Minified JSON responses:
════════════════
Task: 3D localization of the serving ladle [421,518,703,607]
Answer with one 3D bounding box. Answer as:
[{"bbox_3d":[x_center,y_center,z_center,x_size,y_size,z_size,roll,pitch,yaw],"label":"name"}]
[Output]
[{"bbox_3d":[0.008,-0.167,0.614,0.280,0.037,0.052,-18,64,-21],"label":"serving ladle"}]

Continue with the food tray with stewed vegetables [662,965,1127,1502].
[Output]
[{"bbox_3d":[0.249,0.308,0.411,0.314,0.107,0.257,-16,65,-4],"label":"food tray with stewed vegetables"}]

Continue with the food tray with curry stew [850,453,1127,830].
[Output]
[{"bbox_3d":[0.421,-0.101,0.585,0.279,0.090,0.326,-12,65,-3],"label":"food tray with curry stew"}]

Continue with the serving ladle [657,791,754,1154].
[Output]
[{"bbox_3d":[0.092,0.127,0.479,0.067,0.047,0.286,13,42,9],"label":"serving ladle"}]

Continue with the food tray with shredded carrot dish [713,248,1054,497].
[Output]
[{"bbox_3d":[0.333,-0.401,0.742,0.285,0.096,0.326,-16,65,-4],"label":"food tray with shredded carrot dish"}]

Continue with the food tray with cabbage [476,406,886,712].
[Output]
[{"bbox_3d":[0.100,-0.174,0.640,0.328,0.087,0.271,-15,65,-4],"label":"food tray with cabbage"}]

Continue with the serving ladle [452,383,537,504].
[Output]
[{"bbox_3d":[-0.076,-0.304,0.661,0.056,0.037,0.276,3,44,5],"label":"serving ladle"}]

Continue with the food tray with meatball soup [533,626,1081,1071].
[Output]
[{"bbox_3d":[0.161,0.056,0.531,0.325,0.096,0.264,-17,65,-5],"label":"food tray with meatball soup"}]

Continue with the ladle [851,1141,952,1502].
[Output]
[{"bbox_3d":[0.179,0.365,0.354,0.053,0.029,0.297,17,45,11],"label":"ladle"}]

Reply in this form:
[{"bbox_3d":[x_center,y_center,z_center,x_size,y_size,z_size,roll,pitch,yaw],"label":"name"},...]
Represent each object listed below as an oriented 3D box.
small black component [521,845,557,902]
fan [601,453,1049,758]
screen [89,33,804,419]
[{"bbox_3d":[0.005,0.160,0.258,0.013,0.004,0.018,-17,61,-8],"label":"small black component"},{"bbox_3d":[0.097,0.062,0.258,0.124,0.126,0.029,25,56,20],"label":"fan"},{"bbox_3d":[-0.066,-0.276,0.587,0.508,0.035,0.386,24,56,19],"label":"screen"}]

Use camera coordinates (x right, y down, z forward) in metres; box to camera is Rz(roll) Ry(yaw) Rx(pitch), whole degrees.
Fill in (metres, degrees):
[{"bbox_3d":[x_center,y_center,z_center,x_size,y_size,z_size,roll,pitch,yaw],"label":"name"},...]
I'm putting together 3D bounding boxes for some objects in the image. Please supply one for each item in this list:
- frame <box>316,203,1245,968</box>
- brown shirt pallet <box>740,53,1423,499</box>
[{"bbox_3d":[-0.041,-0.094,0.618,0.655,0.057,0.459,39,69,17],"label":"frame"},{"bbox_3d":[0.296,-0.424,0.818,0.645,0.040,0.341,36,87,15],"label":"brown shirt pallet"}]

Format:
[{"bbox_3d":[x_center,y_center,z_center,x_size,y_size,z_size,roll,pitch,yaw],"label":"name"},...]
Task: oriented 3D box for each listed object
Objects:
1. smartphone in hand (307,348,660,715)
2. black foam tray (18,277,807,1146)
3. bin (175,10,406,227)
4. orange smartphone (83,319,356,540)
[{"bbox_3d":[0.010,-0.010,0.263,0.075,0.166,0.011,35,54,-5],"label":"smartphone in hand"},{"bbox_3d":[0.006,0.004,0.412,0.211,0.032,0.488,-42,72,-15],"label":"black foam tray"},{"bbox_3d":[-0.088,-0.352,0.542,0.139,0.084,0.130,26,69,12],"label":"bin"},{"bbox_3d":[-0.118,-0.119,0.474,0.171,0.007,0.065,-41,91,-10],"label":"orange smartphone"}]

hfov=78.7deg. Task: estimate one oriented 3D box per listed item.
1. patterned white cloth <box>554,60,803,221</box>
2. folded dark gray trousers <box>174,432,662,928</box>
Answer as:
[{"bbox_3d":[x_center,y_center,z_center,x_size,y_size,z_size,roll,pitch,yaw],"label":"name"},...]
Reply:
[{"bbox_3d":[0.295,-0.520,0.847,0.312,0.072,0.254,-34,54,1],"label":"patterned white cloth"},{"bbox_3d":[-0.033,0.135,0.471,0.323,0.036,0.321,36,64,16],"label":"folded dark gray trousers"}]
════════════════
[Requirement]
Take the records above and return, word for word, only the lines that fall from the line with "Reply in this" to the line with "fan [601,453,1049,758]", both of them included.

[Final answer]
Reply in this form:
[{"bbox_3d":[x_center,y_center,z_center,x_size,y_size,z_size,roll,pitch,yaw],"label":"name"},...]
Represent each object listed below as an oriented 3D box.
small black component [521,845,557,902]
fan [601,453,1049,758]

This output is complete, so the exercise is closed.